Throughout his four-decade career as a songwriter, poet, and novelist, Nick Cave has conjured up a long litany of fictitious serial killers, thieves, madmen, demons, ghosts, and ghouls. But none of these make-believe horrors could rival the very real and unimaginable terror that visited him on July 14, 2015, when his 15-year-old son Arthur fell to his death from a cliff near Brighton, England, after experimenting with LSD.
Cave and his band had already begun recording a new album, so he was confronted with two options: abandon the record or continue working, using the exercise as an outlet for his grief.

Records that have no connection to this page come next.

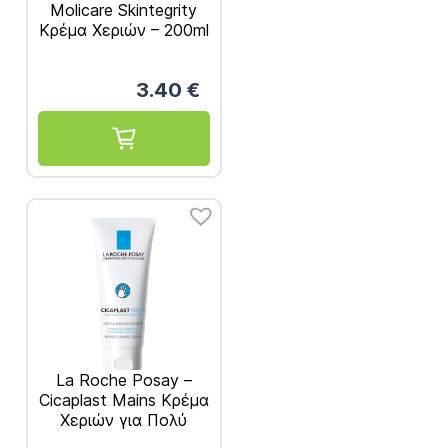
Molicare Skintegrity
Κρέμα Χεριών – 200ml
3.40
€
La Roche Posay –
Cicaplast Mains Κρέμα
Χεριών για Πολύ
Σκασμένα Χέρια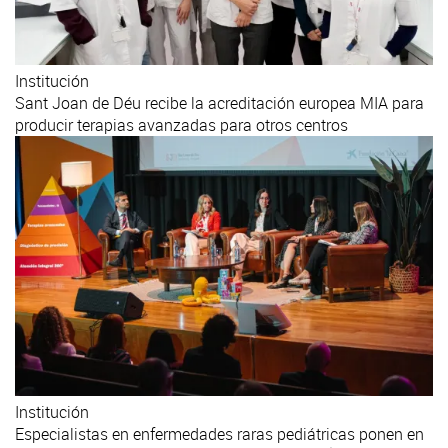
Institución
Sant Joan de Déu recibe la acreditación europea MIA para
producir terapias avanzadas para otros centros
Institución
Especialistas en enfermedades raras pediátricas ponen en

Skeleton Tree, the 16th studio album from Nick Cave and the Bad Seeds, continues the bleak minimalism of 2013’s Push the Sky Away, with Cave not singing so much as intoning and lamenting over Warren Ellis & Co.’s ambient dirges. It’s as though the band stripped these songs down to the bone, and then poured bleach over the bones. The 2016 documentary One More Time with Feeling follows the album’s recording process, and shows Cave as vulnerable, doubtful, and self-conscious about everything from his hair to his motivation to continue as a performing artist.
After being worshiped for years as the Prince of Darkness, Cave reveals that he is but a mere mortal like the rest of us, susceptible to the same hurt and loss, but burdened perhaps with a greater responsibility to keep the show going, for us just as much as for himself. Because, as he says toward the end of the film, “Someone’s got to sing the stars, and someone’s got to sing the rain, and someone’s got to sing the blood, and someone’s got to sing the pain.”